As a new state law limiting class sizes in New York City’s public schools goes into effect, teachers, parents and advocates are warning that classes are getting larger, not smaller.

“The trends are going in the wrong direction,” Leonie Haimson, executive director of the group Class Size Matters, said Tuesday morning during a press conference organized by the city's teachers' union.

State lawmakers passed the law limiting class sizes last year, over the objections of Mayor Eric Adams and Schools Chancellor David Banks, who called it an “unfunded mandate.”

Last week, the education department celebrated the first increase in enrollment at city public schools in the last eight years. But the figures also underscored the challenges facing the city as the class size law is phased in over five years starting this fall. Average class size increased across all grades compared to last school year, according to Haimson.

Haimson, who has long advocated for smaller classrooms, said the city is likely to be out of compliance with the law by next year. City officials have said they expect to be in compliance only for the first two years of the law.

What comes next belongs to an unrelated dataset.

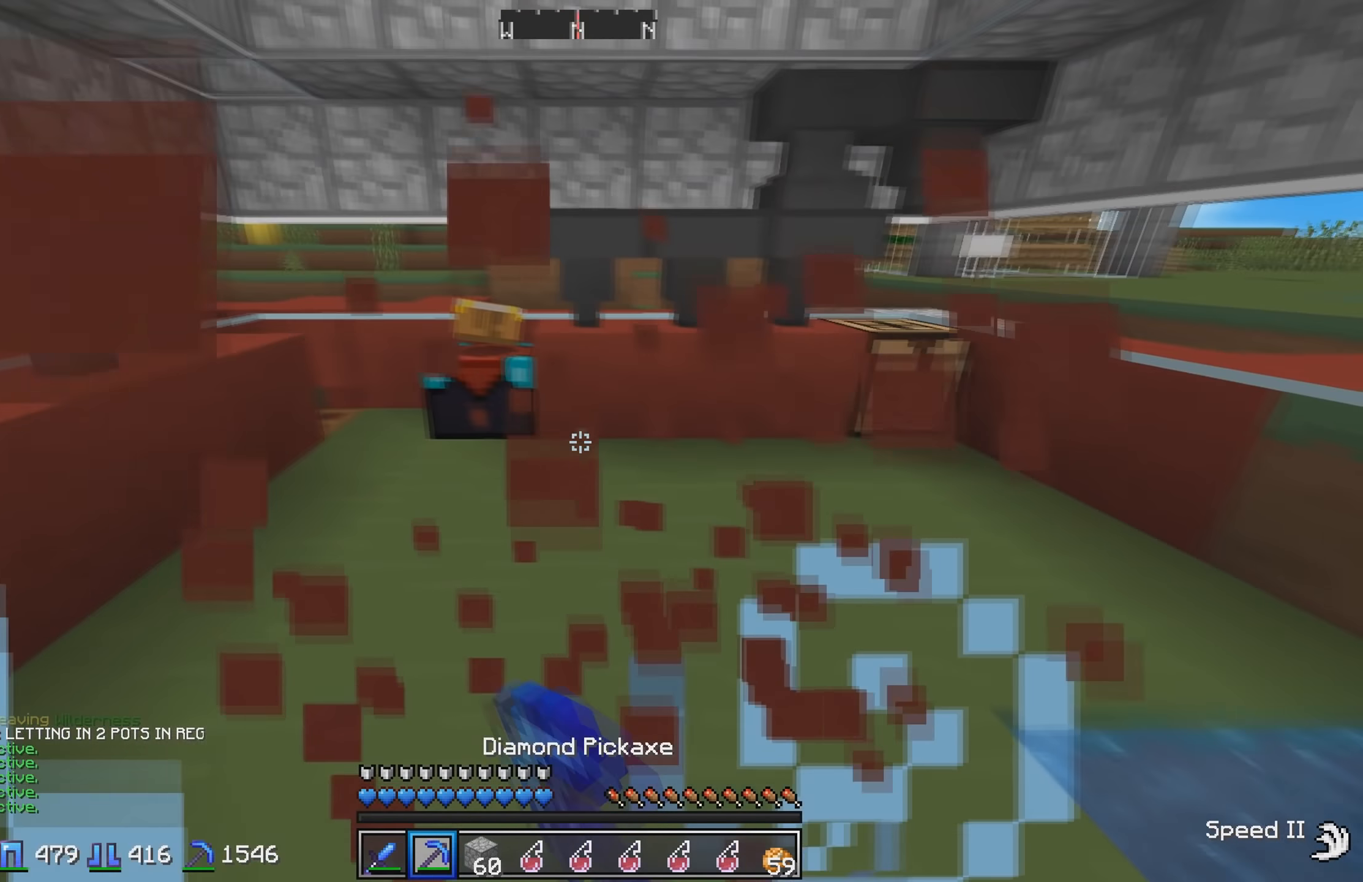
{"keys": ["w"], "events": [[66, "w", "down"], [216, "w", "up"], [300, "d", "down"], [466, "w", "down"], [483, "d", "up"]]}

“It is just wrong,” United Federation of Teachers President Michael Mulgrew said at the press conference outside the Brooklyn Landmark School, noting that some 300,000 students are in oversized classes.

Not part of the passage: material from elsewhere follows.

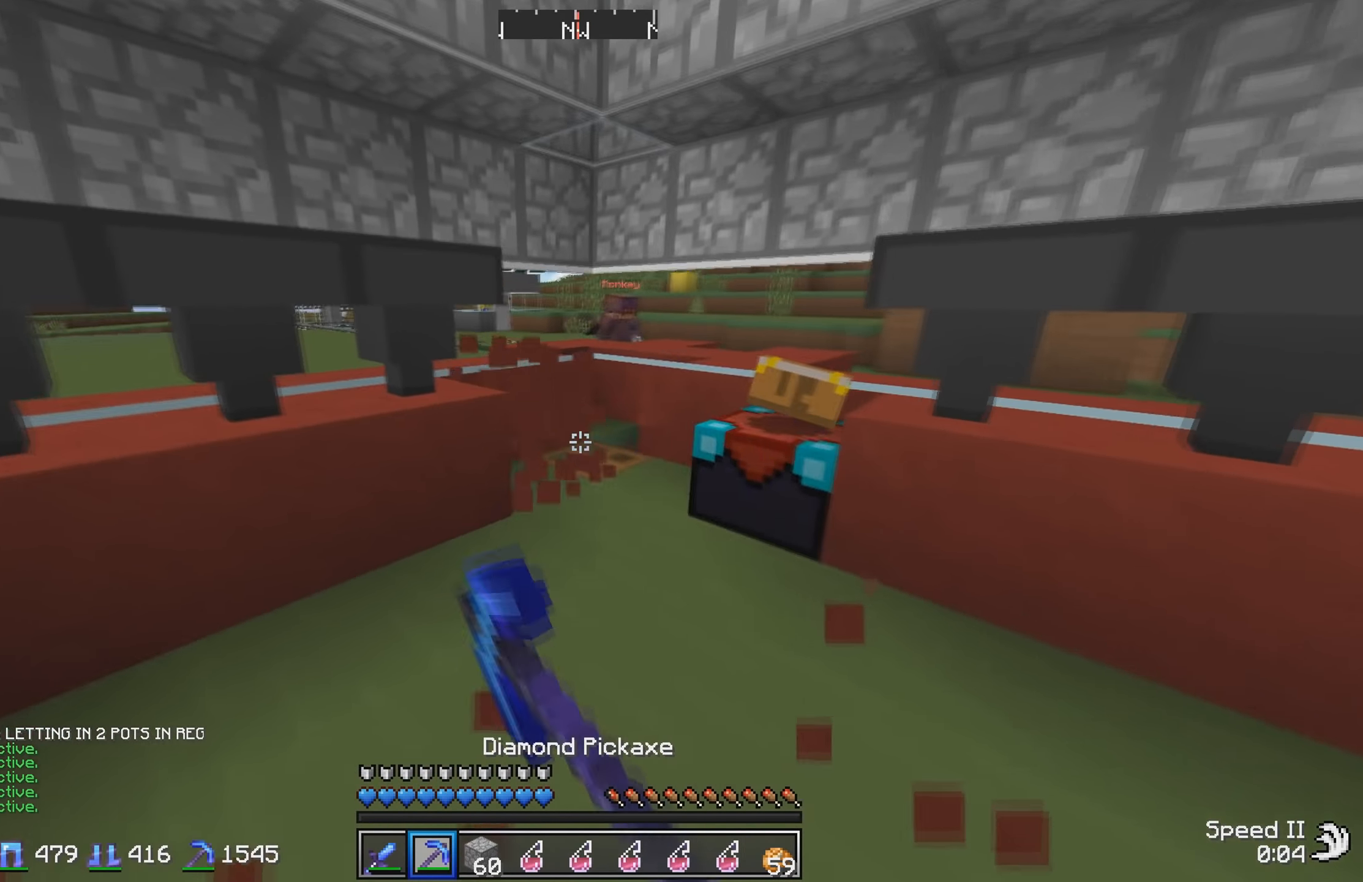
{"keys": [], "events": [[483, "w", "up"]]}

UFT President Michael Mulgrew urged the city to comply with the law limiting class size, saying schools with the most urgent needs also have the most crowded classrooms.

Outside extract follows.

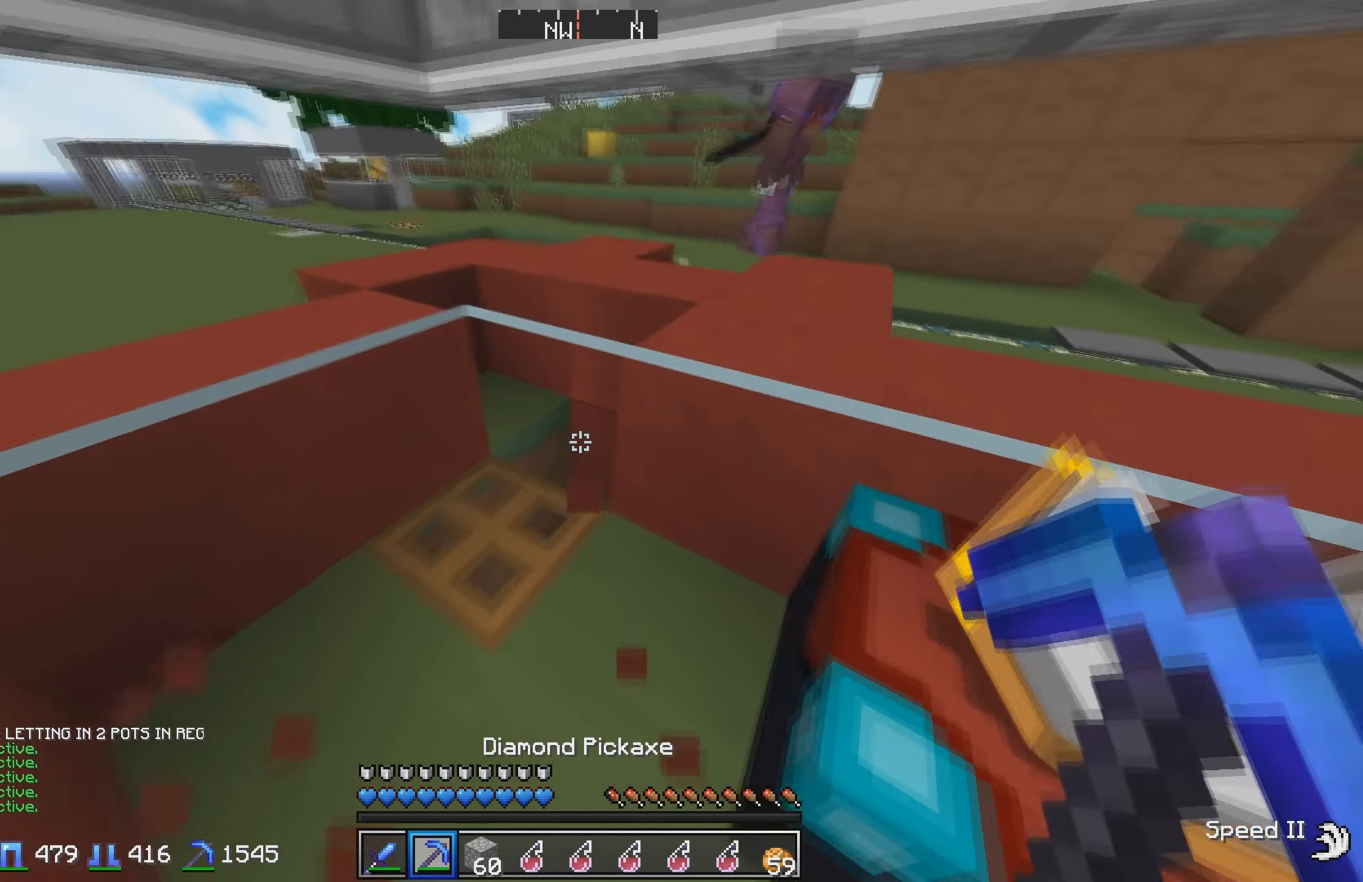
{"keys": [], "events": []}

But education department spokesperson Nicole Brownstein said the city will need more funding to comply with the law.

“We continue to call upon our partners in state and federal government to support us with additional funding,” she said.

Research has found a correlation between smaller class sizes and academic achievement, as well as student behavior.

The city’s Independent Budget Office has said the city would need to hire 17,700 teachers to meet the class size mandate, costing between $1.6 billion and $1.9 billion annually. And that’s just for personnel. The city will also have to identify additional space for smaller classrooms.

“Simple mathematics tells you that class size significantly affects the amount of time we as teachers spend with each small group, the number of times we can work closely with students one on one, the amount of feedback we can give,” said Andrea Castellano, a teacher at Brooklyn Landmark School. “Classrooms are calmer and everything feels less stressed.”

When the law is fully implemented, kindergarten through third grade classes will be capped at 20 students, fourth through eighth grade classes will be capped at 23 students, and high school classes will be capped at 25 students.

For comparison, kindergarten classes were previously capped at 25 students, first through sixth grade classes were capped at 32 or 33 students, middle school at 30 to 33 students, and high school at 34 students.

This year, only 20% of classrooms had to meet the new limits, although the education department says 40% of classes are now in compliance.

Critics of the law worry it may disproportionately affect popular schools in affluent communities, limiting classes in schools that are considered desirable and thus overcrowded.

City officials have argued that the law will result in more funding to schools that already have more resources, at the expense of schools in poorer areas.

Mulgrew said the union’s research shows the law would help many schools that serve low-income communities. According to the union, in 665 high-poverty schools, at least 50% of classes this year exceeded the new class size limits.

At Brooklyn Landmark Elementary School in Brownsville, parent Beruryah Batyehuda said there were 29 children in her daughter’s first grade class, and 31 in the other first grade class at the school.

“It's impossible for my child to be heard, seen and share a love for learning with so many other voices and bodies in the room, all with the same eagerness to be heard, seen, and valued, and to learn,” she said. “How can this prepare our children for success?”